I recently caught up with a friend who experienced a similar situation. “You would never lay a hand on a true friend that you had a disagreement with. What makes (you) to think that it’s okay that (you) can do that to a spouse/partner/someone you’re in a relationship with?” There is no excuse for what state of mind a person is in, no matter how angry or upset, whether they are drunk or especially if they are sober, you do not lay a hand on the person you love. That is not respect and that is certainly not love. I’ve known this for years but have only recently started to start believing and reminding myself that I deserve more and that I am worth more.

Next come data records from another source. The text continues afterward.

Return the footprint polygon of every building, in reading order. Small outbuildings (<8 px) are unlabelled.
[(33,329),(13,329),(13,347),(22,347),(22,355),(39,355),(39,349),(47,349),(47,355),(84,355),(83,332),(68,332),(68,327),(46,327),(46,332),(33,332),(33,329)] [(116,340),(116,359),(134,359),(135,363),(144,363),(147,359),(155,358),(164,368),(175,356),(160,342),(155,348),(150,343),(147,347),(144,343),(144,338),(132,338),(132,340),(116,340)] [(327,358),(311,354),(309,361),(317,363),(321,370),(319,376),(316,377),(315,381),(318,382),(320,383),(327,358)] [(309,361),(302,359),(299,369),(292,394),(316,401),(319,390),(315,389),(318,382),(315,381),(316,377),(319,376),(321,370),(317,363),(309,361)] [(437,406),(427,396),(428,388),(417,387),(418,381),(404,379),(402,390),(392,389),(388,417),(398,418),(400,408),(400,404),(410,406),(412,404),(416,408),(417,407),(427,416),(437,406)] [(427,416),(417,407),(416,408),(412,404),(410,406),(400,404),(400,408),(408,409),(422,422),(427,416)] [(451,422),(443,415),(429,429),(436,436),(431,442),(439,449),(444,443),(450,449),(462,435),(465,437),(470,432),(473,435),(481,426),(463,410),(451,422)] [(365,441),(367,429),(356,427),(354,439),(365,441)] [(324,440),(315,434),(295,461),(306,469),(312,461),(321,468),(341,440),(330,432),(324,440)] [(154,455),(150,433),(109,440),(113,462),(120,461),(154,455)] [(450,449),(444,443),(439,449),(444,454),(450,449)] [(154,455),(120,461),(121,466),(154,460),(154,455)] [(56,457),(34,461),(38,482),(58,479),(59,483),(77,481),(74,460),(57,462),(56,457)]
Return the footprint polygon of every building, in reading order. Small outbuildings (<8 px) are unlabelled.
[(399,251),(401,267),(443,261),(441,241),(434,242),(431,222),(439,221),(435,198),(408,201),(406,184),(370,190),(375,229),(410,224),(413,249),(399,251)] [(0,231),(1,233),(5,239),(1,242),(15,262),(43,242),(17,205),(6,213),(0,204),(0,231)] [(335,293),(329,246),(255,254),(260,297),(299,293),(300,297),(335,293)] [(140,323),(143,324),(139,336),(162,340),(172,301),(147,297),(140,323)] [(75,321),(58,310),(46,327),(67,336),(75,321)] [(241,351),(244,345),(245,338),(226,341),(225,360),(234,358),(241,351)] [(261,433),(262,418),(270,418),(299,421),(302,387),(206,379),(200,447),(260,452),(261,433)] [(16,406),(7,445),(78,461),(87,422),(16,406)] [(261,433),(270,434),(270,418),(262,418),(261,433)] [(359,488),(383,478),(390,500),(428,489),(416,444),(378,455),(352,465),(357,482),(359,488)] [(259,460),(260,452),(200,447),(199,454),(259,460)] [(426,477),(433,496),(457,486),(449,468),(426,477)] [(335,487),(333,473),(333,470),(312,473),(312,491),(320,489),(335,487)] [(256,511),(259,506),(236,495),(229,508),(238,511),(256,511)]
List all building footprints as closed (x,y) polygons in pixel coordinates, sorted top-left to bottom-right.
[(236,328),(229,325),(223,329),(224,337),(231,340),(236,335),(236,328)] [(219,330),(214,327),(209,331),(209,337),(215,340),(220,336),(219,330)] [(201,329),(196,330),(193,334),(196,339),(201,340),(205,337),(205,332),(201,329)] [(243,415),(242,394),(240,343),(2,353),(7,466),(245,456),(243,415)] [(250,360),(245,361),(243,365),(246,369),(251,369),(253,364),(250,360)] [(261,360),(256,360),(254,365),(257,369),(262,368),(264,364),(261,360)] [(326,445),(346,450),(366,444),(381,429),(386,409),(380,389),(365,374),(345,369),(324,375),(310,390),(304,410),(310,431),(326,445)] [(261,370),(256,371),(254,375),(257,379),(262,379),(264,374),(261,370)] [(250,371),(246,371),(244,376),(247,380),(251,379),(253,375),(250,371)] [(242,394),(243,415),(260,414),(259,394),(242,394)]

On and off for a few years, running has given me peace of mind and a sense of accomplishment that I never knew I was able to achieve. I never kept up with it constantly, and always end up tapering off due to some stupid excuse like the weather, or prior commitments, or being afraid to go to a gym.I’ve also been generally very pessimistic, self conscious, and an insecure person but with running, it helps combat some of those negative thoughts against my self worth. I get to enjoy my music, focus on one thing and zone out for a half hour while I let my legs take me wherever I end up going that day. I feel empowered and that I can do more than I realize because running used to be one of my least favorite activities . Now, I look forward to getting some time to hit the pavement and get lost for a little while, feeling completely unbothered. And sure, I feel better about myself physically, but I feel even better about myself mentally. I feel accomplished. I feel energized. I feel ready to conquer more. I feel…better.
I don’t run to strengthen my body. I run to strengthen my mind. I do it for her. I do it for Gabby. I do it for my daughter. I do it for me.